(openPR) Bonn, 7.2.2012.- Wegen der Duldung von Rechtsextremen in den eigenen Reihen kritisiert die Burschenschafter-Iniitiative BAB "Burschenschafter! Bremst Braunhemden" den Vorstand der Deutschen Burschenschaft (DB). Die DB ist ein Dachverband von 120 Burschenschaften mit über 10.000 Mitgliedern in Deutschland und Österreich. "Wir Burschenschafter haben zu lange den Rechten in den eigenen Reihen tatenlos und schweigsam zugesehen. Die Burschenschafter-Initiative BAB fordert den Vorstand der Deutschen Burschenschaft auf, endlich offensiv und transparent mit den Rechten in den eigenen Reihen umzugehen", fordert der aktive Burschenschafter Ferdi Lassalle2, ein Gründer der Initiative BAB. Ähnliche Vorwürfe konterte der Sprecher der Deutschen Burschenschaft in Zusammenhang mit dem "Arier-Skandal" in 2011 mit einer Presseerklärung: "Die Deutsche Burschenschaft ... wird sich weiterhin fur Meinungsfreiheit, Demokratie und Selbstbestimmung einsetzen."
Von 120 Mitgliedsburschenschaften in der Deutschen Burschenschaft gehören 44 der Burschenschaftlichen Gemeinschaft (BG) an. Diese wurde 1961 als Kartell innerhalb des Dachverbandes gegründet, um österreichischen Burschenschaften die Aufnahme in die DB zu ermöglichen. Die Aufnahme wurde 1971 durchgesetzt. BG-Burschenschaften sind u.a. Teutonia Wien, die das österreichische Innenministerium als "Kaderschmiede des Rechtsextremismus" eingestuft hat. BG-Burschenschaft ist auch Olympia Wien, die 1961 in Österreich verboten wurden, weil sie in Auseinandersetzungen in Südtirol verwickelt waren. BG-Bund ist auch Danubia München, die in sechs Verfassungsschutzberichten zwischen 2001 und 2006 erwähnt wurden. Teutonia und Danubia bilden zusammen mit einer dritten Burschenschaft das Ostdeutsche Kartell, eine Pressure Group für besondere Aktivitäten innerhalb der Burschenschaftlichen Gemeinschaft.

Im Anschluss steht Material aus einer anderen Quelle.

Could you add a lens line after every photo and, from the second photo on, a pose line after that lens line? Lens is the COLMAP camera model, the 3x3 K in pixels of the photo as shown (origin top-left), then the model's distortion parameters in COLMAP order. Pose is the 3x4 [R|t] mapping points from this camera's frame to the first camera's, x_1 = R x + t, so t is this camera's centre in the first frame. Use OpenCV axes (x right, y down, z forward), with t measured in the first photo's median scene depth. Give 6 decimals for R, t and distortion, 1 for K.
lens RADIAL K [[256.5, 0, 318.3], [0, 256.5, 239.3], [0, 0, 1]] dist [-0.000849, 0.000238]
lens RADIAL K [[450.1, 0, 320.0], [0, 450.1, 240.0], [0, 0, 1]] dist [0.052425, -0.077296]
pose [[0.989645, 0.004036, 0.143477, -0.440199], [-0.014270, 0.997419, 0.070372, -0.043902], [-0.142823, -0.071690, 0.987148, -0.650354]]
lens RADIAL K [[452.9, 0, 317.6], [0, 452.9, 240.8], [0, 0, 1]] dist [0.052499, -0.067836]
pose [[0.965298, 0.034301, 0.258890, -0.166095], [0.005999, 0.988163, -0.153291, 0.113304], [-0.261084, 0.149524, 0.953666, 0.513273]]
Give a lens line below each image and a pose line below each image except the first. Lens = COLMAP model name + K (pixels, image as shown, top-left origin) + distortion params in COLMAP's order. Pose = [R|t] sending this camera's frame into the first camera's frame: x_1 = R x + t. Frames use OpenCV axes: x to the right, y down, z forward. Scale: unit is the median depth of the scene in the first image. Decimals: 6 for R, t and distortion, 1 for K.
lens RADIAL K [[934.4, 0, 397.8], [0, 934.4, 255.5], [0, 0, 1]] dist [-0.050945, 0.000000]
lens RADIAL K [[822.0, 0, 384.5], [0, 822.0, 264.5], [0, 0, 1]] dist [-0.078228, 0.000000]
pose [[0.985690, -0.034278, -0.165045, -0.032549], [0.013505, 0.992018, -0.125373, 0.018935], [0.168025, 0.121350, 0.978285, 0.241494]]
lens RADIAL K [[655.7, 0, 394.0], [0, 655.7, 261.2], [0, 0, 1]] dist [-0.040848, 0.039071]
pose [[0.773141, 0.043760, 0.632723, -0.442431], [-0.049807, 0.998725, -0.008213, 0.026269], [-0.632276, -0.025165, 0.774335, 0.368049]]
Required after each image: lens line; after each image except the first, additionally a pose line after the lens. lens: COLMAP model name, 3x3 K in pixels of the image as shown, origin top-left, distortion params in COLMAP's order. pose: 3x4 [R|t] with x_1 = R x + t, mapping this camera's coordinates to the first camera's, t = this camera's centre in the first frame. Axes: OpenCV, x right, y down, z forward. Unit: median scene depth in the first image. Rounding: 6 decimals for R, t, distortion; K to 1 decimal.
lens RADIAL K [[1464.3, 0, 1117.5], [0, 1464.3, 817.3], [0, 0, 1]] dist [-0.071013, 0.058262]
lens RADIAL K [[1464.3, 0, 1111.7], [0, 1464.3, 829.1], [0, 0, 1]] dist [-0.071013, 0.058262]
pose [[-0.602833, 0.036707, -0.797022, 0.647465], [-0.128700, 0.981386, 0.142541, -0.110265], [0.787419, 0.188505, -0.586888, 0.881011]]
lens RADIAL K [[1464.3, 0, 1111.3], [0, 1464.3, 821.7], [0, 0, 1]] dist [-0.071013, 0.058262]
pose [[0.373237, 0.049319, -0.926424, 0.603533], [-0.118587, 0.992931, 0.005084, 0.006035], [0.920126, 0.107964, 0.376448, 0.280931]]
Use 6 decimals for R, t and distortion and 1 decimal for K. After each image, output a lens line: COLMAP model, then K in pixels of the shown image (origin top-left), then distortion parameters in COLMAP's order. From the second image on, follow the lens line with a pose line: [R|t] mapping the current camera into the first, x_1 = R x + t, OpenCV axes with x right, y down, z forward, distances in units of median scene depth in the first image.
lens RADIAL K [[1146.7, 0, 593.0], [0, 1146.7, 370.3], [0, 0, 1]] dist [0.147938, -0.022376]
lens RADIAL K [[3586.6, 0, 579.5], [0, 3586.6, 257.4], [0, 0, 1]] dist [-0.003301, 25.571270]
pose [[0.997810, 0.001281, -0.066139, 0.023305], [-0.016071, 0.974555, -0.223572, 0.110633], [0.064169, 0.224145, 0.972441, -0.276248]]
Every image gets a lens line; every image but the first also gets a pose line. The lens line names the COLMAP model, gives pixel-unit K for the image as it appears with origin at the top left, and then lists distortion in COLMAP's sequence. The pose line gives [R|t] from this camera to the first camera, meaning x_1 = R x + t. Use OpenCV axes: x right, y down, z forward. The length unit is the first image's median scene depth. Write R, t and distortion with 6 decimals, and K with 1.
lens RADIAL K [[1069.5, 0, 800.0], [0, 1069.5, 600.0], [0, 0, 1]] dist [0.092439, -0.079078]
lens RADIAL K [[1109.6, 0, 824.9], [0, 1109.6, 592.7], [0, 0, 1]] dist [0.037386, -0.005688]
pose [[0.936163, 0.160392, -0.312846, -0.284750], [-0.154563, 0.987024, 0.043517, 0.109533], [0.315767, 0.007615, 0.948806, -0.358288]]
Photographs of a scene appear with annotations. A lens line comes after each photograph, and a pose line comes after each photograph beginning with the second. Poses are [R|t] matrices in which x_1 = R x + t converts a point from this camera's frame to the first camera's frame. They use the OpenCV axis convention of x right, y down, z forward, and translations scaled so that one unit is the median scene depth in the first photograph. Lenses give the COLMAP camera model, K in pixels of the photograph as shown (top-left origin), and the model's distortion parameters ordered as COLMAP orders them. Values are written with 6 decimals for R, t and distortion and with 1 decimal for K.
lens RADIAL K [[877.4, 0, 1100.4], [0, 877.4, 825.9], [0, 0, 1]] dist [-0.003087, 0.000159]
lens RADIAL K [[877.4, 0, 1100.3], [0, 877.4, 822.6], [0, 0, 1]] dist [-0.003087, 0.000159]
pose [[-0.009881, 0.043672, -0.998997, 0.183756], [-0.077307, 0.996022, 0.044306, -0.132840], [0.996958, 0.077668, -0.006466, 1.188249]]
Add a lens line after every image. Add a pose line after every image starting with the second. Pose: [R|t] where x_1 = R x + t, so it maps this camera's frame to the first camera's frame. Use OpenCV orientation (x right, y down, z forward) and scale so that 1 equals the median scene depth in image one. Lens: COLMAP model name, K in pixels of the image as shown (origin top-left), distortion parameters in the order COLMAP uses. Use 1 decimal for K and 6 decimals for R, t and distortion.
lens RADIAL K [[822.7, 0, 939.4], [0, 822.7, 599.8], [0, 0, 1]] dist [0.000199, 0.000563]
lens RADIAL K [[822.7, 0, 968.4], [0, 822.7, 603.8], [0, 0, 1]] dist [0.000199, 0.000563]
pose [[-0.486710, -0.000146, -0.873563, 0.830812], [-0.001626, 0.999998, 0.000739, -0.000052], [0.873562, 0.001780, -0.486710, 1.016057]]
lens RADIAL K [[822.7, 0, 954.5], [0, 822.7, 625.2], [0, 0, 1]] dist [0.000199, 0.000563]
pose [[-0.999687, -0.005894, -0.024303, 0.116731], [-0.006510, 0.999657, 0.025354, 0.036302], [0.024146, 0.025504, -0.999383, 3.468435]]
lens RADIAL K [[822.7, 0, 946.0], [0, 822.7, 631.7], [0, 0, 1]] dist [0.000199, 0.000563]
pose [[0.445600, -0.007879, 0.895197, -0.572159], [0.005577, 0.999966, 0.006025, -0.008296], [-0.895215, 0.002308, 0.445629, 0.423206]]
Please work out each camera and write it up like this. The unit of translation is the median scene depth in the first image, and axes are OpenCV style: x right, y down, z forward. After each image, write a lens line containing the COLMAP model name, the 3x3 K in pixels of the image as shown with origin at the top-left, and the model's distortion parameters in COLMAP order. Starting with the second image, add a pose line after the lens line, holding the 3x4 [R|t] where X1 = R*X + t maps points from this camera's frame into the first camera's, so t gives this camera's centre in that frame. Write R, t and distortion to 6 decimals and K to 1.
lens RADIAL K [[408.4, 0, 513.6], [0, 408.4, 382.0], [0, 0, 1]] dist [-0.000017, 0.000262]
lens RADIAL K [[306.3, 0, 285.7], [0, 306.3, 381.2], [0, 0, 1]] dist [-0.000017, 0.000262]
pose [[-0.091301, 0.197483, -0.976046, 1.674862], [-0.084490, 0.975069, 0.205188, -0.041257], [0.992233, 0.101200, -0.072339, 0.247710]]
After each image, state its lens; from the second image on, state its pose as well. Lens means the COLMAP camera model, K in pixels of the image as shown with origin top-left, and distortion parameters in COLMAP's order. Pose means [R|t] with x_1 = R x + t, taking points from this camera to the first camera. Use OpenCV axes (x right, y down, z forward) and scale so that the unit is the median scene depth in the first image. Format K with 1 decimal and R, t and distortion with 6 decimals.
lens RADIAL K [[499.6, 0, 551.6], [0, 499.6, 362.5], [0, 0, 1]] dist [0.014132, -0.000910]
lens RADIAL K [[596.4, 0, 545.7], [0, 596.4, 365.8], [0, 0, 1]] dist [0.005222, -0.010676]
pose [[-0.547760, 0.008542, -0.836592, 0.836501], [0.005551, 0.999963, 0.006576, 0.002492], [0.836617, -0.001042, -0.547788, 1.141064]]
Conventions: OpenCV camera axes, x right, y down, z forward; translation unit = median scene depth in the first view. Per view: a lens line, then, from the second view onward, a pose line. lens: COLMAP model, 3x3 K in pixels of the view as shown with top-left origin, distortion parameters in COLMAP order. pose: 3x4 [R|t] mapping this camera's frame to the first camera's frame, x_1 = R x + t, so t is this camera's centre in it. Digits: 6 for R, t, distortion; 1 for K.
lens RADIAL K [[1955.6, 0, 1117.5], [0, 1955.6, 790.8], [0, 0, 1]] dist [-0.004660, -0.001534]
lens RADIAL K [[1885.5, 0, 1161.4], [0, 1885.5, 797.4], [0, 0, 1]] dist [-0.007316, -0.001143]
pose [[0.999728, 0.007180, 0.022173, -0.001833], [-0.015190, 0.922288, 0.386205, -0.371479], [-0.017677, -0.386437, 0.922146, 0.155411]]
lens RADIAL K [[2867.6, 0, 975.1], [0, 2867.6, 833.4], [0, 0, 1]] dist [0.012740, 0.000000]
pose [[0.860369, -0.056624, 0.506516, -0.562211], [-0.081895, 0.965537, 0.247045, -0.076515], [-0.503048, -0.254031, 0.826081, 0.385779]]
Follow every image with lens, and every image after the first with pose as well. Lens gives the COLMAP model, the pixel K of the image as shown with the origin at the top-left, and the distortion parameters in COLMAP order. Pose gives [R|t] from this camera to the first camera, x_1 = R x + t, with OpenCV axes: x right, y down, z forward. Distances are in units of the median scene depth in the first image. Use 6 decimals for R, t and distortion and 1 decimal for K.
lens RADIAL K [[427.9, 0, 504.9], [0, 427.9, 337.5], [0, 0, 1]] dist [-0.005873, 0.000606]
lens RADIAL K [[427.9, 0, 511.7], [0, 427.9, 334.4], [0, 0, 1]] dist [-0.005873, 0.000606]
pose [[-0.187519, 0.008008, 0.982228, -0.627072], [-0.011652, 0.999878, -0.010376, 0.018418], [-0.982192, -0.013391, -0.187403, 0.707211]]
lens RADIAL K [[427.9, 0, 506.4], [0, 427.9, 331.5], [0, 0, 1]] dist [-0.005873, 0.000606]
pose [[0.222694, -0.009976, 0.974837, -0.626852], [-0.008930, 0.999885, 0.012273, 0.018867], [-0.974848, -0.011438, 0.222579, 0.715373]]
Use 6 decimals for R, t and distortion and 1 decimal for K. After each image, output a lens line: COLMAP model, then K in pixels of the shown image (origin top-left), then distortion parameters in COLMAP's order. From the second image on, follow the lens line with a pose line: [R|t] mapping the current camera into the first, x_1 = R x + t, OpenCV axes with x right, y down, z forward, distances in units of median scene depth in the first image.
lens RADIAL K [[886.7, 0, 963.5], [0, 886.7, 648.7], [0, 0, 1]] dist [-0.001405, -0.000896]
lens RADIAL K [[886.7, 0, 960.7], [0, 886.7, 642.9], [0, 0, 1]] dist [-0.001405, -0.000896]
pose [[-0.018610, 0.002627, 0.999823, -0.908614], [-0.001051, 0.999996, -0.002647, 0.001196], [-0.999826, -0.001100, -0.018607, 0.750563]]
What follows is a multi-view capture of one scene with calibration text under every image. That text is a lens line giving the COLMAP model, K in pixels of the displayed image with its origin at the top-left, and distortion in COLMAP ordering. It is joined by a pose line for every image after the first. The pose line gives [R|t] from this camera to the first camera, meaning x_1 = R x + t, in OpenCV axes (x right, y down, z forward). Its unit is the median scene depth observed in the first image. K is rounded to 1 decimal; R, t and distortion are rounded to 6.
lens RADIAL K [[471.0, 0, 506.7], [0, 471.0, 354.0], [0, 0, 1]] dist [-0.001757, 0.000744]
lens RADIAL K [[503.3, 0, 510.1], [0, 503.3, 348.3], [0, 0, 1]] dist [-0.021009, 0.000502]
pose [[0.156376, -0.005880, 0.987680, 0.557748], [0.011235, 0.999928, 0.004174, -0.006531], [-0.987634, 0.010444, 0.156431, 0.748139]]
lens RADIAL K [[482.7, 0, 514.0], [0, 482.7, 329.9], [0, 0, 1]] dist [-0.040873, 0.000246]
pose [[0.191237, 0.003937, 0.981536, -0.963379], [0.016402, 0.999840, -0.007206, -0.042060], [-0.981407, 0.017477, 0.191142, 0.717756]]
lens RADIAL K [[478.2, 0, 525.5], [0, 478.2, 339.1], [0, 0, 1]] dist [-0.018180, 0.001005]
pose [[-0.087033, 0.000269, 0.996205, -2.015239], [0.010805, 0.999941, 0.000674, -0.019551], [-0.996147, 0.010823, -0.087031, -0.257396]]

Bereits 2006 hatte SPD-Parteivorstand und Präsidium einstimmig beschlossen, eine Mitgliedschaft in der Burschenschaftlichen Gemeinschaft mit der SPD-Mitgliedschaft für unvereinbar zu erklären. Der damalige SPD-Parteivorstand begründete in der Mitgliederzeitung Vorwärts seine Entscheidung damit, dass er in der Burschenschaftlichen Gemeinschaft einen „rechtsextremen Kampfverband innerhalb der Deutschen Burschenschaft“ sehe. Diese zeichne sich durch „eine völkische, biologistische und großdeutsche Sichtweise aus und ist in den vergangenen Jahren immer wieder durch Aktionen im rechtsextremen Sumpf aufgefallen.“
Seit dem "Arier-Skandal" der Deutschen Burschenschaft (DB) im Juni 2011 haben sieben von 120 Burschenschaften die DB verlassen. Die sogenannten liberalen Bünde unterstützen durch ihren Verbleib in der DB die Aktivitäten der Rechten mit sechsstelligen Beiträgen pro Jahr. Doch eine wachsende Zahl an Burschenschaftern will den Rechten nicht die DB als Plattform überlassen. Die Initiative BAB "Burschenschafter! Bremst Braunhemden" setzt sich mit Transparenz gegen die Nazifizierung zur Wehr. Eine weitere Initiative von Burschenschaftern gegen rechte Tendenzen in der DB ist die "Initiative Burschenschaftliche Zukunft".